Senate Commerce Chairman Jay Rockefeller, D-W.Va., is coming to the Federal Trade Commission's defense in the wake of criticism from some advertisers and GOP lawmakers over the agency's efforts to ensure consumers have a robust "do-not-track" option.
In a letter set to be delivered on Wednesday to FTC Chairman Jon Leibowitz, Rockefeller urged the commission to continue to work with the World Wide Web Consortium, or W3C, on developing standards for a do-not-track option. Leibowitz has been a strong proponent of giving consumers a choice of whether they want to be tracked online. Most major Internet browsers now include a do-not-track option.
The W3C, a group that sets technical standards for the Web, has convened a working group that includes privacy advocates, advertisers, Internet browser makers, and others aimed at developing voluntary standards for how websites should respond to consumers' do-not-track choices. The group is meeting in Amsterdam this week to continue its work despite disagreement between privacy advocates and advertisers on how to proceed.
Advertising networks like ValueClick and other advertising industry representatives have criticized the FTC's role in the W3C process and have been lobbying lawmakers on Capitol Hill to intervene. A group of House GOP lawmakers wrote the FTC last month with concerns about the FTC's role in the W3C process and the potential impact a robust do-not-track standard could have on online advertising.
"I do not share these concerns and urge you to continue your positive and constructive involvement in these deliberations," Rockefeller wrote. "It is entirely appropriate that the FTC is participating in the W3C process to provide technical expertise or otherwise facilitate the promulgation of voluntary standards on [do not track] or any other consumer protection standard within the consortium's purview."

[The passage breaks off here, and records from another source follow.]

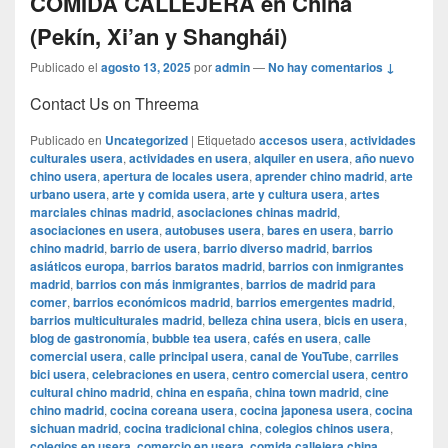
COMIDA CALLEJERA en China
(Pekín, Xi’an y Shanghái)
Publicado el
agosto 13, 2025
por
admin
—
No hay comentarios ↓
Contact Us on Threema
Publicado en
Uncategorized
|
Etiquetado
accesos usera
,
actividades
culturales usera
,
actividades en usera
,
alquiler en usera
,
año nuevo
chino usera
,
apertura de locales usera
,
aprender chino madrid
,
arte
urbano usera
,
arte y comida usera
,
arte y cultura usera
,
artes
marciales chinas madrid
,
asociaciones chinas madrid
,
asociaciones en usera
,
autobuses usera
,
bares en usera
,
barrio
chino madrid
,
barrio de usera
,
barrio diverso madrid
,
barrios
asiáticos europa
,
barrios baratos madrid
,
barrios con inmigrantes
madrid
,
barrios con más inmigrantes
,
barrios de madrid para
comer
,
barrios económicos madrid
,
barrios emergentes madrid
,
barrios multiculturales madrid
,
belleza china usera
,
bicis en usera
,
blog de gastronomía
,
bubble tea usera
,
cafés en usera
,
calle
comercial usera
,
calle principal usera
,
canal de YouTube
,
carriles
bici usera
,
celebraciones en usera
,
centro comercial usera
,
centro
cultural chino madrid
,
china en españa
,
china town madrid
,
cine
chino madrid
,
cocina coreana usera
,
cocina japonesa usera
,
cocina
sichuan madrid
,
cocina tradicional china
,
colegios chinos usera
,
colegios en usera
,
comercio en usera
,
comida callejera china
,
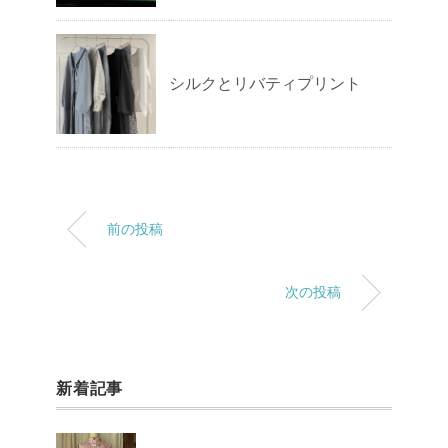
シルクとリバティプリント
前の投稿
次の投稿
新着記事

He noted that the proposed W3C standards would be voluntary and that other government agencies participate in similar multi-stakeholder standard-setting initiatives. Some privacy advocates, meanwhile, have called on the FTC to take an even greater role in the W3C process.
Rockefeller warned the advertising industry that if it "cannot be coaxed into living up to its commitment and adopting robust voluntary [do-not-track] standards, I believe it will only highlight the need for Congress to act in the wake of the long history of industry failure to provide American consumers with the privacy protections they deserve."
Rockefeller introduced legislation last year that would require websites to honor consumers' do-not-track requests, but so far it has yet to attract enough support to move it out of his committee.
In his written reply to the House lawmakers last week, Leibowitz also defended the agency's participation in the W3C process, saying it is well within the agency's authority. At the same time, he said the FTC's role in the W3C talks "in no way usurps the legislative process or imposes a burden on industry. Rather, quite the opposite, as any standard the W3C sets would reflect the consensus of the participants and would be a self-regulatory and voluntary standard."